____ SUPPLIED ENTRIES
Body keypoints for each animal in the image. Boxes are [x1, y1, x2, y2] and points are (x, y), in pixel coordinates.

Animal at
________
____ SUPPLIED ENTRIES
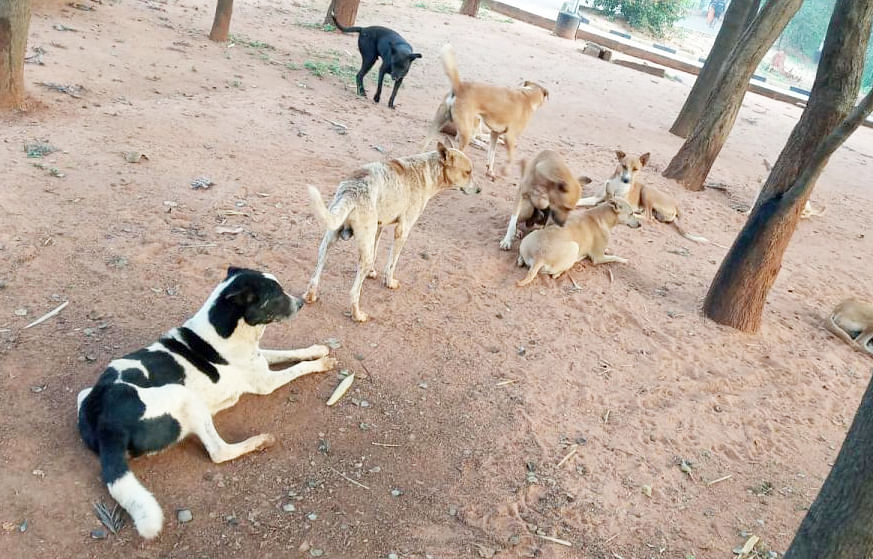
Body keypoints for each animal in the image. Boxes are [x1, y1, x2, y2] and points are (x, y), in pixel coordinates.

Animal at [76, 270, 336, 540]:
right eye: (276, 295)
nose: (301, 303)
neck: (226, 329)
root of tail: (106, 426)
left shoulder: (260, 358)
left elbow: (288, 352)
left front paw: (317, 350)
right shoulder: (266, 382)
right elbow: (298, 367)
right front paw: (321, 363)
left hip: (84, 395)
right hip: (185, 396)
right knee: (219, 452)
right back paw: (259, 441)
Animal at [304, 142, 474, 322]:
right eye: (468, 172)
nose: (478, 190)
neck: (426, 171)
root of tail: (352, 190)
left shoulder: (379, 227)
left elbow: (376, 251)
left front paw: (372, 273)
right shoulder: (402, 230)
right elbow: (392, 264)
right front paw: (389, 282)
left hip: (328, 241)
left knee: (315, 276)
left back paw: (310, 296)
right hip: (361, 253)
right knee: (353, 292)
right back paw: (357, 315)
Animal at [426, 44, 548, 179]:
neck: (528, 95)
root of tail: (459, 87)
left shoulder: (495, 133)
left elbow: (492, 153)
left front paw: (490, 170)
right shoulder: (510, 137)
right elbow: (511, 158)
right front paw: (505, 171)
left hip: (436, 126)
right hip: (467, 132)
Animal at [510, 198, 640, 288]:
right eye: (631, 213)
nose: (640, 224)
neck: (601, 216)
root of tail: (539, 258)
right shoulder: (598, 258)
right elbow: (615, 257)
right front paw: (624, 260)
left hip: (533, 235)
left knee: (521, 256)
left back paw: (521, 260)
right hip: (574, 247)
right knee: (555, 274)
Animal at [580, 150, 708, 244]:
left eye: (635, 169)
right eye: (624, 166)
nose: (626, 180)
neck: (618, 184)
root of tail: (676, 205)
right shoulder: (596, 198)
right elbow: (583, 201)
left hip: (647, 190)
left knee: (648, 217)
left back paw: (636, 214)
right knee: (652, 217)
________
TASK TO CARRY OUT: Using the entries above, extract exactly the span from the line with "left shoulder: (495, 133)" to the line with "neck: (618, 184)", both lines included; leave out everything else.

EXERCISE RESULT:
left shoulder: (495, 133)
left elbow: (492, 153)
left front paw: (490, 170)
right shoulder: (510, 137)
right elbow: (511, 158)
right front paw: (505, 171)
left hip: (436, 126)
right hip: (467, 132)
Animal at [510, 198, 640, 288]:
right eye: (631, 213)
nose: (640, 224)
neck: (601, 216)
root of tail: (539, 258)
right shoulder: (598, 258)
right elbow: (615, 257)
right front paw: (624, 260)
left hip: (533, 235)
left knee: (521, 256)
left back paw: (521, 260)
right hip: (574, 247)
right knee: (555, 274)
Animal at [580, 150, 708, 244]:
left eye: (635, 169)
right eye: (624, 166)
nose: (626, 180)
neck: (618, 184)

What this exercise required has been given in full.